Quelles en étaient les couleurs ?
« Elle ne fut pas étonnée le moins du monde de s’apercevoir que la Reine Rouge et la Reine Blanche étaient assises tout près d’elle, une de chaque côté. Elle aurait bien voulu leur demander comment elles étaient venues là, mais elle craignait que ce ne fût pas très poli. »
Lewis Carroll, À travers le miroir
Le choix des couples blanc-rouge et rouge-noir sont deux bonnes réponses. Blanc-rouge était peut-être plus précis, le rouge et le noir étant les couleurs venues d’Orient. Les deux systèmes de couleurs cohabitèrent sans doute pendant plusieurs siècles.

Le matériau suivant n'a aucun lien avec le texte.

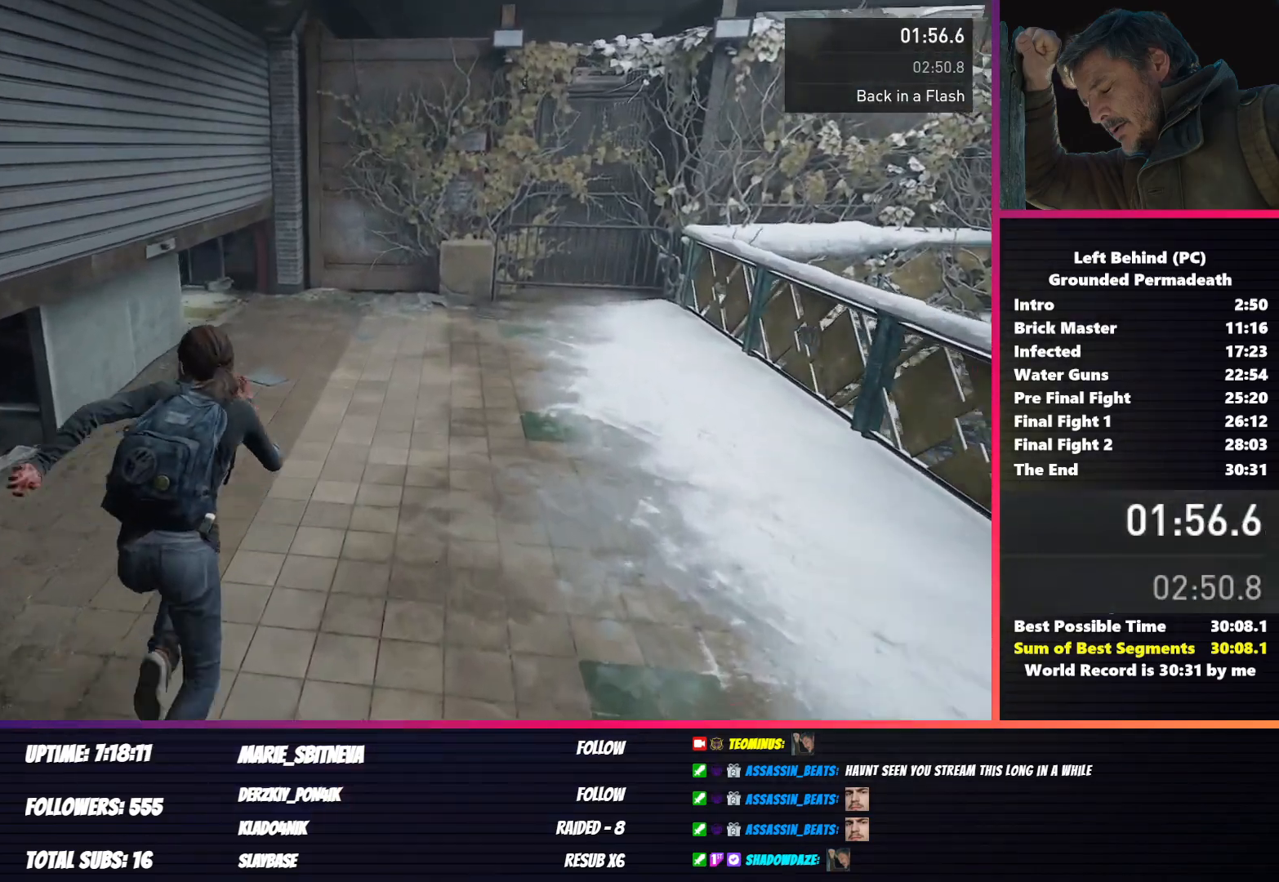
{"keys": ["c", "shift", "w"], "mouse": [], "events": [[483, "c", "down"]]}
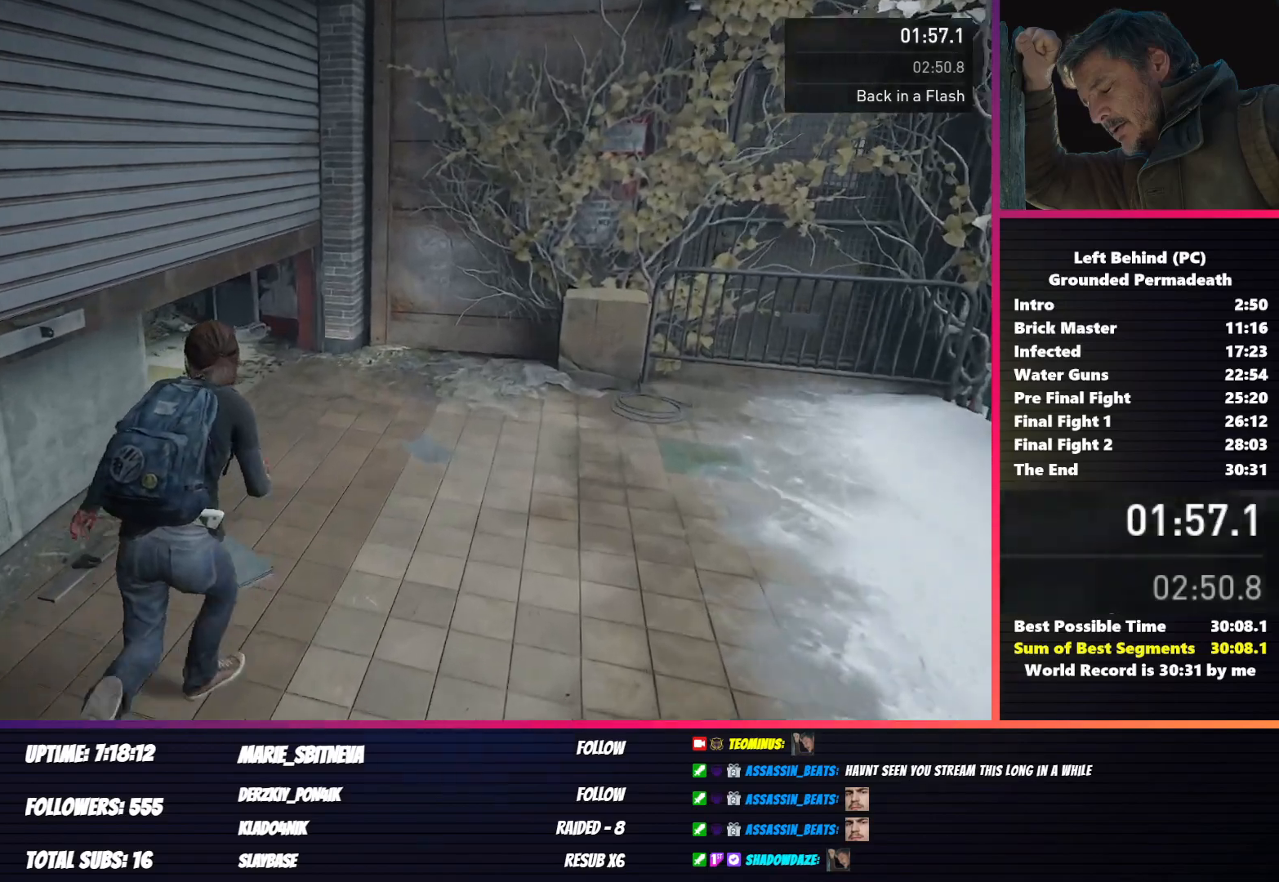
{"keys": ["w"], "mouse": [], "events": [[83, "c", "up"], [383, "shift", "up"]]}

« Les Échecs, pour Kasparov, sont une jungle blanche et noire » et depuis fort longtemps, nous avançons, explorateurs intrépides ou timorés, sur ces chemins pavés de noirs et de blancs, oublieux de ce temps où les pistes étaient à peine tracées. Venu d’Orient, l’échiquier n’était au bas Moyen Âge le plus souvent qu’une pièce de tissu monochrome, où de simples lignes délimitaient les soixante-quatre cases. C’est sous cette forme qu’il apparaît dans l’iconographie médiévale, en particulier dans le vitrail de la cathédrale Saint-Maurice de Tours (1255-1267), représentant la partie d’échecs des enfants de saint Eustache avec son échiquier de 4 x 5 cases, uniformément vert.
C’est dans les Vers d’Einsielden, le plus ancien texte occidental mentionnant les échecs (vers 990), que l’usage d’un échiquier bicolore rouge et blanc est évoqué. Sans doute, une innovation récente adoptée que par quelques joueurs seulement. Mais il est fort probable que, facilitant grandement le calcul des déplacements, cette pratique fut adoptée rapidement et se généralisa. Les représentations antérieures à 1200 confirment l’opposition rouge/blanc mise en évidence par Michel Pastoureau : « Jusqu’au milieu du XIIIe siècle, en effet, sur l’échiquier occidental ne s’affrontent pas encore des pièces blanches et des pièces noires, comme c’est le cas dans le jeu d’échecs contemporain, mais bien des pièces blanches et des pièces rouges. Cette opposition de couleurs n’était certes pas celle que l’Occident avait héritée de l’Islam. Dans le jeu indien puis musulman, s’affrontaient à l’origine — et s’affrontent encore aujourd’hui — un camp noir et un camp rouge, deux couleurs qui formaient un couple de contraires. Ici aussi, il a fallu repenser un aspect du jeu, et le repenser rapidement, car l’opposition du noir et du rouge, fortement signifiante aux Indes et en terre d’Islam, n’avait pour ainsi dire aucune signification dans la symbolique occidentale des couleurs. On transforma donc le camp noir en camp blanc, l’opposition du rouge et du blanc constituant pour la sensibilité chrétienne de l’époque féodale le couple de contraires le plus fort* ».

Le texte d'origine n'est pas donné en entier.